Détection de plusieurs métaux lourds 5/5 - L'analyse standard par addition

Ce chapitre est le dernier de la série "Détection de métaux lourds multiples par voltamétrie de stripping". Une autre technique est abordée, à savoir l'analyse par addition standard.

Échantillons et solutions

Les échantillons réels présentent l'inconvénient de ne pas connaître tous les composants. Les échantillons biologiques contiennent souvent un grand nombre de protéines ou de substances différentes. L'eau d'une rivière, d'un lac ou d'un océan contient une grande variété de minéraux ou de matières organiques. Il en va de même pour les extraits de sol.

Si certains analytes doivent être quantifiés à partir d'une solution contenant une variété d'espèces, des interférences sont possibles. L'interférence peut être un signal supplémentaire ou l'inhibition de réactions électrochimiques. Si l'espèce interférente est connue, des contre-mesures peuvent être développées, par exemple le masquage, la précipitation ou la décomposition de l'espèce interférente ou la conception d'un capteur avec une sélectivité plus élevée. Des exemples d'interférences connues sont l'acide ascorbique (vitamine C) dans l'analyse du glucose (glycémie) ou le chlorure dans la détection quantitative maganométrique du fer(II) et du fer(III).

Méthode d'addition standard

De nombreux échantillons n'offrent pas cette connaissance pratique. Les lacs de montagne, par exemple, peuvent contenir des ions métalliques très différents en fonction des minéraux environnants. Une méthode courante pour effectuer une mesure qui compense de nombreuses déductions est la méthode de l'addition standard. Pour cette mesure, l'échantillon est d'abord préparé, éventuellement dilué et mesuré. Ensuite, un petit volume de solution standard contenant l'analyte est ajouté. Une fois que la solution est homogène, elle est à nouveau mesurée. Seuls les signaux des analytes souhaités augmenteront. La solution standard est ajoutée au moins une fois de plus et le signal est enregistré. Le nombre de trois ajouts de solution standard est très courant.

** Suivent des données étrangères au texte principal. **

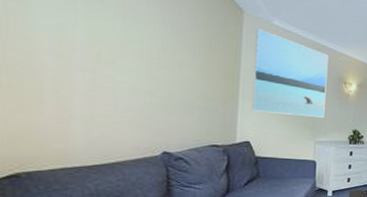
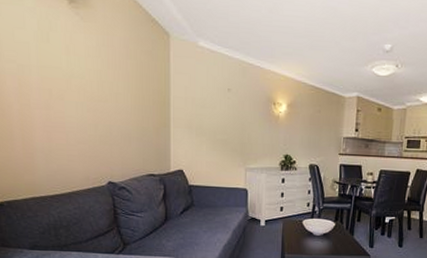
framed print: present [252,29,329,118] -> none [182,52,256,143]

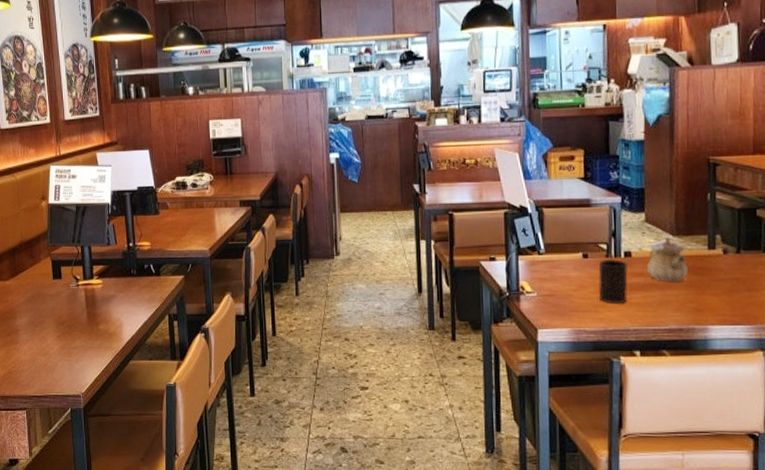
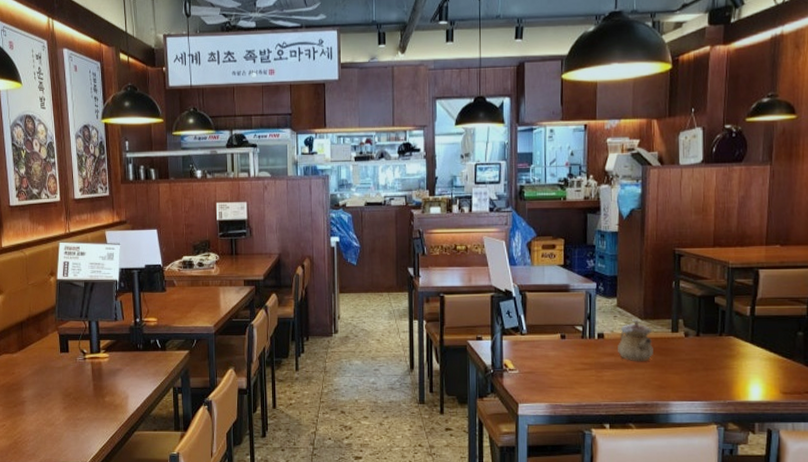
cup: present [598,258,629,304] -> none [573,339,601,381]

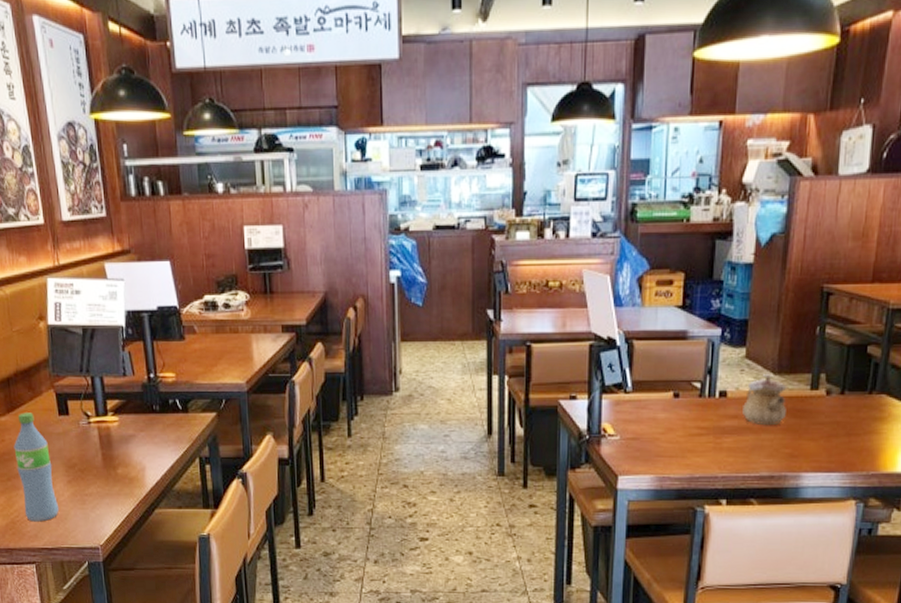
water bottle: none [21,350,55,442] -> present [13,413,60,522]

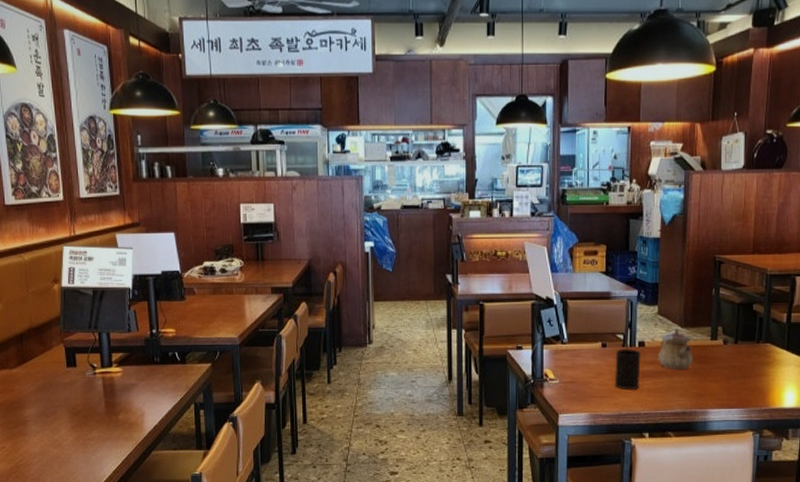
water bottle: present [13,413,60,522] -> none [22,365,62,465]
cup: none [687,398,723,449] -> present [614,348,642,390]

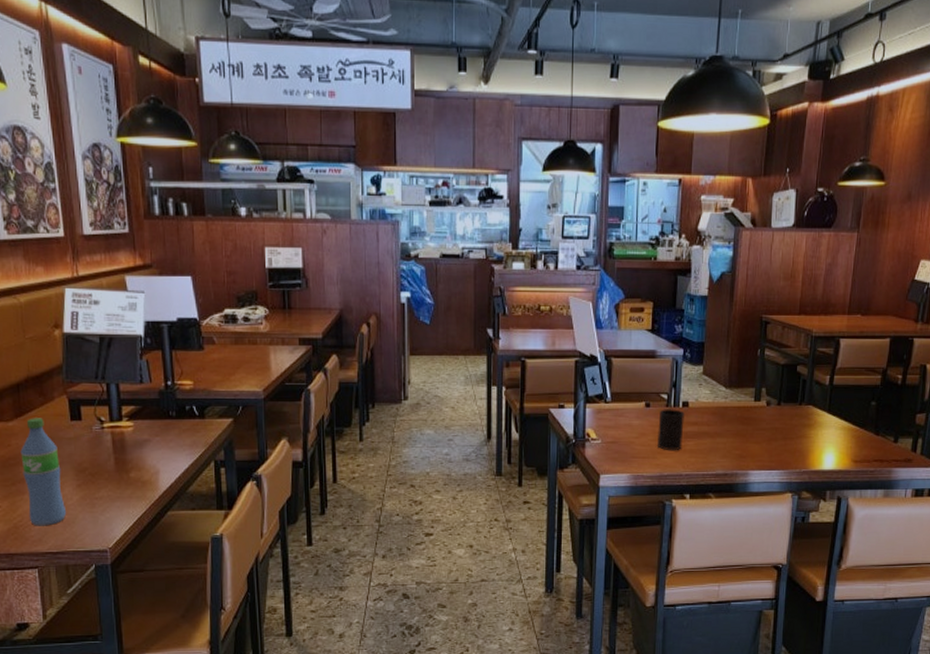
water bottle: none [22,365,62,465] -> present [20,418,67,526]
teapot: present [658,326,693,370] -> none [701,387,736,431]

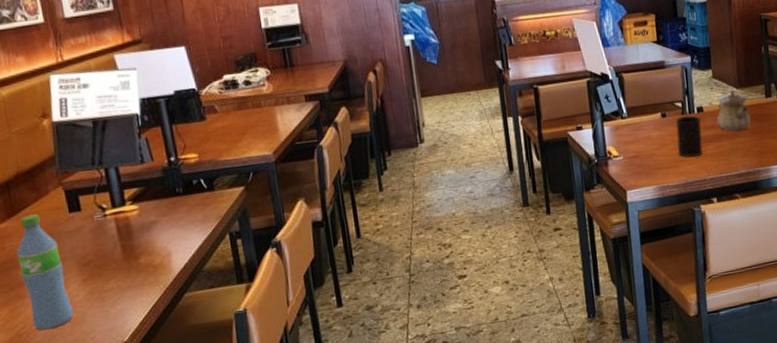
teapot: none [701,387,736,431] -> present [717,88,751,131]

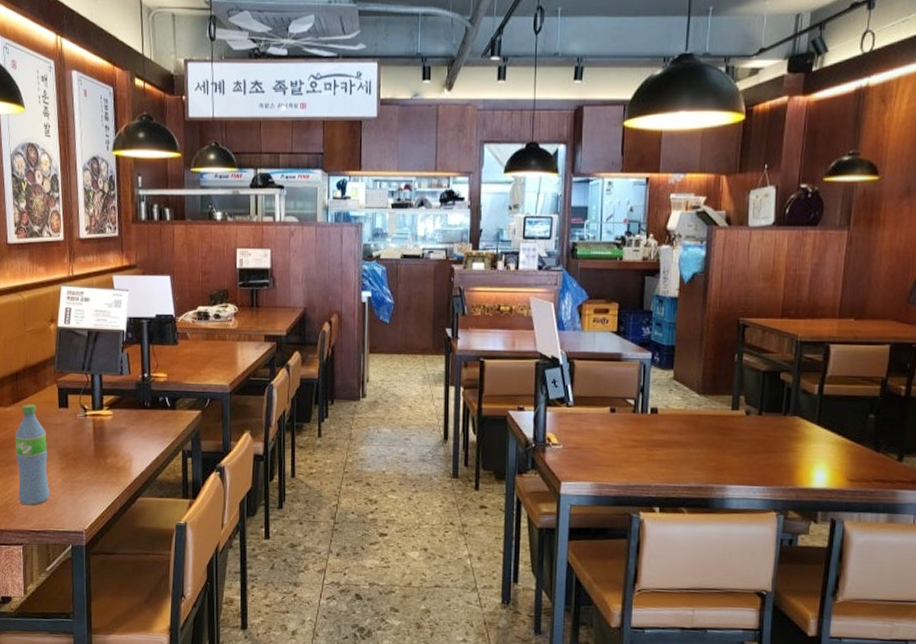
cup: present [676,115,703,158] -> none [623,414,654,460]
teapot: present [717,88,751,131] -> none [672,393,711,441]

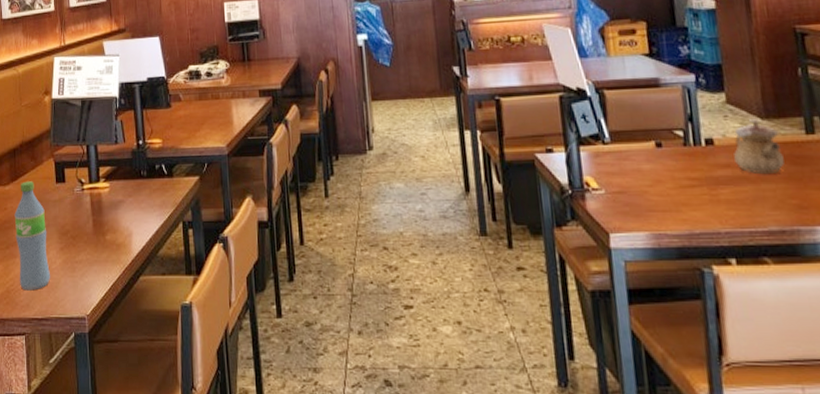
teapot: none [672,393,711,441] -> present [734,118,785,175]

Ensuite, le signal, respectivement la réponse actuelle, est diagramme en fonction de la concentration de l'analyte ajouté. Comme indiqué dans le chapitre précédent, les mesures doivent toutes être effectuées dans la gamme linéaire du capteur. Une ligne est ajustée aux points de données. Une concentration réelle d'analyte de 0 devrait conduire à une réponse en courant de 0, mais comme l'échantillon était présent au 0 de l'axe des x, la réponse en courant mesurée est supérieure à 0.

Il est plus facile d'imaginer que l'ensemble de l'ajustement linéaire des données tracées en fonction de la seule concentration ajoutée est décalé vers des valeurs plus petites par rapport à un diagramme des données tracées en fonction de la concentration réelle actuelle. Si ce décalage est déterminé, la concentration de la solution de l'échantillon est connue. On sait que l'ajustement linéaire croise l'axe des x au point où la concentration réelle est de 0. Ainsi, la différence entre l'intersection avec l'axe des x et le point 0 du diagramme en fonction de la concentration ajoutée est la concentration de l'échantillon (voir figure 4.1).

Figure 4.1 a) Schéma des données d'une série pour une analyse d'addition standard
Figure 4.1 b) Explication schématique du traitement standard des données d'addition

Malgré un protocole expérimental plus laborieux, l'addition standard est une méthode populaire grâce à la compensation des effets de matrice. Certains logiciels d'analyse proposent un diagramme automatisé de l'addition standard. Il en va de même pour PSTrace. Le mode analytique peut effectuer les calculs pour l'utilisateur. Ces calculs ne sont pas difficiles mais fastidieux et offrent de nombreuses possibilités d'erreurs de calcul, ils se prêtent donc à être pris en charge par l'ordinateur. La façon d'utiliser PSTrace en mode analytique sera décrite dans la prochaine expérience.